Não concordo nem desminto. É-o e não o é ao mesmo tempo. Quando Alegre o propôs pela primeira vez, não era, de modo algum, vingança. Sócrates estava no poder, ele poderia almejar poder também, mas noutro cargo, Presidente da República, mas longe de ter intentos de demitir Sócrates. Porém, quando Sócrates o rejeitou depois de o ter apoiado e se virou para Soares, aí, na persistência da sua candidatura, vejo já um certo toque de vingança - que, os resultado o confirmam, era uma vingança justa: Alegre tinha razão quando se afirmava o melhor para congregar o povo de esquerda: os números não me permitem mentir. Porém, considerar a sua candidatura exclusivamente vingança parece-me uma deturpação da realidade.
3. "Tens que admitir que Alegre se ia sentir nas suas sete quintas, tendo o poder para demitir Sócrates, ao primeiro erro que este fizesse."
Ora aqui é que tu denunciaste tudo. Porquê ser contra Cavaco, porquê contra Alegre, contra os outros candidatos? Porque só Soares dava a garantia absoluta de que não iria demitir o governo que o apoiou. E isso foi triste na campanha, porque se percebia que havia uma relação óbvia e promíscua entre Governo e candidato Soares, em que um protegia o outro. Foi uma candidatura, em parte - não na totalidade, obviamente - defensiva, isso prejudicou-a.
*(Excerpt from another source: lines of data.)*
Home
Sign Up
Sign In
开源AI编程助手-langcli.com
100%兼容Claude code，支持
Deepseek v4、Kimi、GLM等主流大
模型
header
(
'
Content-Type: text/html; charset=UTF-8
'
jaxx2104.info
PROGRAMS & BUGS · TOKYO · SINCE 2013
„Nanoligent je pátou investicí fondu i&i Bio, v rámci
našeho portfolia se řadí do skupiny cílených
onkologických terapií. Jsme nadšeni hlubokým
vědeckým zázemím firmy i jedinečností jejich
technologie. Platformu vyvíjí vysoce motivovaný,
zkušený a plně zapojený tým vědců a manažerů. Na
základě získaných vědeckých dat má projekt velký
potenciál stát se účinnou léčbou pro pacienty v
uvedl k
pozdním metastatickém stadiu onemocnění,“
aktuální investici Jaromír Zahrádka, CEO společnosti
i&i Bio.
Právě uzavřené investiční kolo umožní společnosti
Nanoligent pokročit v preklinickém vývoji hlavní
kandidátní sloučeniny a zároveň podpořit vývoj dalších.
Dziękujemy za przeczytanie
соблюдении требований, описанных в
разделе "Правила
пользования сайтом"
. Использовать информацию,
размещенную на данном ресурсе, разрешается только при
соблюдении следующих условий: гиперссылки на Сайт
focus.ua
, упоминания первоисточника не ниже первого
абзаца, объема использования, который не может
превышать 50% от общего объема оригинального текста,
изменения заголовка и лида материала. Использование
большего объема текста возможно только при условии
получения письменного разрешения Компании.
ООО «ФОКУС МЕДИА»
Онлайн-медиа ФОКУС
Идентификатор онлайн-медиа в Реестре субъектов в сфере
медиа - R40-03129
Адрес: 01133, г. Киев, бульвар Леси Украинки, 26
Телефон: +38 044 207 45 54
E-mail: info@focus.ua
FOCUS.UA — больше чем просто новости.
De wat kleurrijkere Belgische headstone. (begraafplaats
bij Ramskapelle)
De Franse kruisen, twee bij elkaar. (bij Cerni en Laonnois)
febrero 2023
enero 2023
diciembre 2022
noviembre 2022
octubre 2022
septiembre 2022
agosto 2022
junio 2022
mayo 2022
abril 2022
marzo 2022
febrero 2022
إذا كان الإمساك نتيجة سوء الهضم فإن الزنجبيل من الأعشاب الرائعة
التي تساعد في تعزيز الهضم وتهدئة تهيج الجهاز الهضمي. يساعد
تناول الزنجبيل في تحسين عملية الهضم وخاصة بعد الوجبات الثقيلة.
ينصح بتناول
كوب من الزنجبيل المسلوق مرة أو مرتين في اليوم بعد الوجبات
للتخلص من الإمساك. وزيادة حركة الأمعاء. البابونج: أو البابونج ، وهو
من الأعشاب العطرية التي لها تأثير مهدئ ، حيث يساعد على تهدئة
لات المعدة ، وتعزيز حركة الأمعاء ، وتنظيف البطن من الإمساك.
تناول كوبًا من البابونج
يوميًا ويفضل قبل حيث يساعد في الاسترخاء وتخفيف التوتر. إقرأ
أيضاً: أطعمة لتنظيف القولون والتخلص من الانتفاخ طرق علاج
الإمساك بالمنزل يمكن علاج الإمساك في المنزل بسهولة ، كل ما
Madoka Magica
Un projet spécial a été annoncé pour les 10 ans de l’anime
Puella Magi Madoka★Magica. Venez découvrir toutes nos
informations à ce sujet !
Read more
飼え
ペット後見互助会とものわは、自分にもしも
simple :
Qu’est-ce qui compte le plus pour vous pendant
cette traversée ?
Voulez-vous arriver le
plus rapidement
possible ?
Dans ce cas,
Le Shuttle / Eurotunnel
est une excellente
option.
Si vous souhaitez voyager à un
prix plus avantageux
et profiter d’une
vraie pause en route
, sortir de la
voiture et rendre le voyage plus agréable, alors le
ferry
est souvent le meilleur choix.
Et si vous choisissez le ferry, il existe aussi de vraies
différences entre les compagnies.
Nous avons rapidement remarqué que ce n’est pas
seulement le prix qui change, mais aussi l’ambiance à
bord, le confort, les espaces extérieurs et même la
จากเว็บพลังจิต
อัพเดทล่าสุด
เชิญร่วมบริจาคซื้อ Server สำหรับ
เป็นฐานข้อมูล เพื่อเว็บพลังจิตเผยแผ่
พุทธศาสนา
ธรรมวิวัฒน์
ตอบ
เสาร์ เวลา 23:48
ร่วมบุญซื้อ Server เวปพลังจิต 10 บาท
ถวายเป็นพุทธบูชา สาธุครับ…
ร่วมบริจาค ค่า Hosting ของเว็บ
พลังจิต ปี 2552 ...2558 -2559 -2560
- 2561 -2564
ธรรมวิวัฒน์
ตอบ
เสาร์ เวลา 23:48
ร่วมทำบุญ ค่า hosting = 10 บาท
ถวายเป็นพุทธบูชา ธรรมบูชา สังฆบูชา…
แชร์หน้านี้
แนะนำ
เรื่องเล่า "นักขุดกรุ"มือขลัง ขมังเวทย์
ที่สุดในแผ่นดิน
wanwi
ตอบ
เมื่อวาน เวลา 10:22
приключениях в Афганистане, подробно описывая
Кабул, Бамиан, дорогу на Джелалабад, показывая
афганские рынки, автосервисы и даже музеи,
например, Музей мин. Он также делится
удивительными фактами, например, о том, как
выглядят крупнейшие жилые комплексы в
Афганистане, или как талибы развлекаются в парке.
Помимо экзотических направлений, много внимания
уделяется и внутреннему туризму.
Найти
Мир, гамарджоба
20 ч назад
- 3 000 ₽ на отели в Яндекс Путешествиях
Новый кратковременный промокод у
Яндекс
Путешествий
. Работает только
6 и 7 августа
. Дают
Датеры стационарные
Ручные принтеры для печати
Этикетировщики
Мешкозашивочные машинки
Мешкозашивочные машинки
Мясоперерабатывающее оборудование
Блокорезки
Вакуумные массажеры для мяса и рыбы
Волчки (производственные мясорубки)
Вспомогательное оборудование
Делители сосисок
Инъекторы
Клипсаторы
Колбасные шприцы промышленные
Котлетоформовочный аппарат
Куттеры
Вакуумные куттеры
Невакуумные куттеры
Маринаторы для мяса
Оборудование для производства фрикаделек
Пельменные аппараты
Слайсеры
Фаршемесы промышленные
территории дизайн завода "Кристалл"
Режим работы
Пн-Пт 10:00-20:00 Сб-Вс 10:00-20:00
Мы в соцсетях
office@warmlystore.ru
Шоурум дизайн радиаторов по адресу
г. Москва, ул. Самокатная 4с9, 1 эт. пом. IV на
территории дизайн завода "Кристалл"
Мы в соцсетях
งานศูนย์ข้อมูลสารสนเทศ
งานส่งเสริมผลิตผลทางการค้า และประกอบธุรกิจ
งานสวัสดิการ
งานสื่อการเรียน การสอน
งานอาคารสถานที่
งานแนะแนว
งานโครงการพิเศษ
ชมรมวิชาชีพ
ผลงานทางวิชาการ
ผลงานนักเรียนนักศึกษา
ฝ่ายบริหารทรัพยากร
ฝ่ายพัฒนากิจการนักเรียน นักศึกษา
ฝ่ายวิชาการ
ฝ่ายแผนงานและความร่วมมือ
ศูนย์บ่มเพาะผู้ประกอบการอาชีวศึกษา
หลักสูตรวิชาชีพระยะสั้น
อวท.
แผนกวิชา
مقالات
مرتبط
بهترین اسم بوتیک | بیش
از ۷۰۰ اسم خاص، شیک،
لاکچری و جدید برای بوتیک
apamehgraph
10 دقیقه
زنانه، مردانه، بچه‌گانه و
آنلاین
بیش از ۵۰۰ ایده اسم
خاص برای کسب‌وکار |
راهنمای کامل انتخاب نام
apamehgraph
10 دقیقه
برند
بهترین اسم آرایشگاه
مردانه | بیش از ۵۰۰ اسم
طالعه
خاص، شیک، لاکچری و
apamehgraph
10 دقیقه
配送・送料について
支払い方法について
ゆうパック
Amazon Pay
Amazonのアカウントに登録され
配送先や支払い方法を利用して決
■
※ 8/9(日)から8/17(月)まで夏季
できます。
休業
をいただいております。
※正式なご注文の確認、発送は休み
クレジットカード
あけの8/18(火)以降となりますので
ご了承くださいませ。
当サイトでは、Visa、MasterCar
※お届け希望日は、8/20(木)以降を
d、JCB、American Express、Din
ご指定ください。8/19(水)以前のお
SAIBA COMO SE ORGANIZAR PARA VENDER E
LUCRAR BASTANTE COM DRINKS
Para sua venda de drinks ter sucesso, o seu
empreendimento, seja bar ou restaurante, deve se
Assim sendo, espero agora as tuas reacções aos resultados, lamentando ter de ter um hóspede tão cabisbaixo... Nesse aspecto, o voto em branco é saudável: sabes a priori que não ganharás - não acalentas esperanças vãs... Já agora, o voto em branco, neste momento, pelo STAPE, já chegou aos 1,05% e o nulo aos 0,79%. Boas notícias para os meus.